任凱呆了呆,他轉頭與皮膚科醫生面面相覷,他們考慮了很多,也列出了幾個治療方案,可老人都一一拒絕,本以為是對方計較顧慮太多,去沒想到只是因為錢不夠了。
只是因為沒錢,所以那個女孩才會白白承受那么多痛苦,這讓任凱如鯁在喉。
梁立野是下午的時候去的醫院,他到這就跟躥自家后門似的,先是去焉許知以前的外科把買的咖啡分給大家,而后提著剩下的咖啡去往臨終關懷科。
這科室里人本來就少,焉許知不在,另外一個醫生則去了病區,就剩一個護士留在科室內。
梁立野敲了門進去,看著空蕩蕩的科室愣了愣,護士是認得他的,一見到他就笑道:“梁老師,焉醫生不在啊。”
梁立野把咖啡放在桌上,拿出一杯遞給她,“不在?他去哪了?”
“啊?你不知道?他正在休假啊,已經一個星期沒來醫院了。
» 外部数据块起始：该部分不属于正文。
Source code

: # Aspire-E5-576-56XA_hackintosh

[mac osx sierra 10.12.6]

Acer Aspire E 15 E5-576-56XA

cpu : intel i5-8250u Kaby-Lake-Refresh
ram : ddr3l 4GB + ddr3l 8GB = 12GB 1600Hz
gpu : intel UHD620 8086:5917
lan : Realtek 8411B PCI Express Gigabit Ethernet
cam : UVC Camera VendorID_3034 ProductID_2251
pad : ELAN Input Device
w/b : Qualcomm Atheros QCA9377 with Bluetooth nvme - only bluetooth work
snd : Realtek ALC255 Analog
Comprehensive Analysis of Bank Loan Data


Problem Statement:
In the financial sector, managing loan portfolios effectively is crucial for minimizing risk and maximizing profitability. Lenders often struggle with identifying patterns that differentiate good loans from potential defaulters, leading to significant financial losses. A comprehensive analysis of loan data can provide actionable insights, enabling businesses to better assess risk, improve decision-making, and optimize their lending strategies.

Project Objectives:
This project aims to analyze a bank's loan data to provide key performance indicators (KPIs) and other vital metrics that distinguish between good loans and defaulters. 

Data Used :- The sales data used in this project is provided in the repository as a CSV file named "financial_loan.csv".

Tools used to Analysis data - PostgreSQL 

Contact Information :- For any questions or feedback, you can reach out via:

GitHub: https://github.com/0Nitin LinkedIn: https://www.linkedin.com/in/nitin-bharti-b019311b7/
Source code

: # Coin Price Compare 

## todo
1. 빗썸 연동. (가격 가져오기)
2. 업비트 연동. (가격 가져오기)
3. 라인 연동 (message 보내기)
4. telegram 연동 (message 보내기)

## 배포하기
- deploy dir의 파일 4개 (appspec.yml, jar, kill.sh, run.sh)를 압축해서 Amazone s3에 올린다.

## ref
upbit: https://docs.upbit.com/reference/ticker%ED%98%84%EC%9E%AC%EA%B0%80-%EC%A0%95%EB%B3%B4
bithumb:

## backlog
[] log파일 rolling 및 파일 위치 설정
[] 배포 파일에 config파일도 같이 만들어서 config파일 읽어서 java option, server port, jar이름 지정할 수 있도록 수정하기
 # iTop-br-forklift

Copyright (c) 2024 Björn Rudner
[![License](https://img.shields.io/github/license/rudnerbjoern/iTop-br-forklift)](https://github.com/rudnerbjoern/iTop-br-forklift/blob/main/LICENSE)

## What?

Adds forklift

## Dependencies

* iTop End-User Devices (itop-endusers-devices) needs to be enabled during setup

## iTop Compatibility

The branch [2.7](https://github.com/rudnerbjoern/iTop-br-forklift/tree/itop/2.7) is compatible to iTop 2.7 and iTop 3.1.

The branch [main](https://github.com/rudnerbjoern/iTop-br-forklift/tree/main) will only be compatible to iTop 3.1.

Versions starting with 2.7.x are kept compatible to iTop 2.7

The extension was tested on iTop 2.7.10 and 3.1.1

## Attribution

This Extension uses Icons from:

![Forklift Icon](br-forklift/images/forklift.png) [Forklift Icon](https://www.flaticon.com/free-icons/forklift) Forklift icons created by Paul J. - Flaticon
”
梁立野尷尬地笑了笑道:“我這段時間比較忙,都在出差,所以……”
“哎,忙歸忙,這個怎么能忽視呢?而且你好一陣子都不來醫院接焉醫生了吧。”
“許知他沒和你們說嗎?”
“說什么?”護士打開咖啡喝了一口,拿鐵的味道剛剛好,她又說了句謝謝。
梁立野想到趙峰的話,想了想后,靠前了一步,壓低聲音問:“其實吧,我們倆最近鬧了些小矛盾,焉醫生他已經很多天沒回家了。”
護士一臉驚訝,梁立野掃了眼,繼續問:“我想問問你,有沒有發現焉醫生最近有什么不一樣的地方,他有沒有咳嗽感冒或者不舒服的。”
“這個倒沒有,焉醫生在這方面一直都很注意。”
“是嗎?”梁立野側頭,看向焉許知的座位,他的桌子靠在窗邊,電腦旁放了一盆仙人掌,桌面很干凈,一切都規規整整地擺放著,就像焉許知這個人一樣。
也許是他想多了,這世上哪會有那么多隱衷。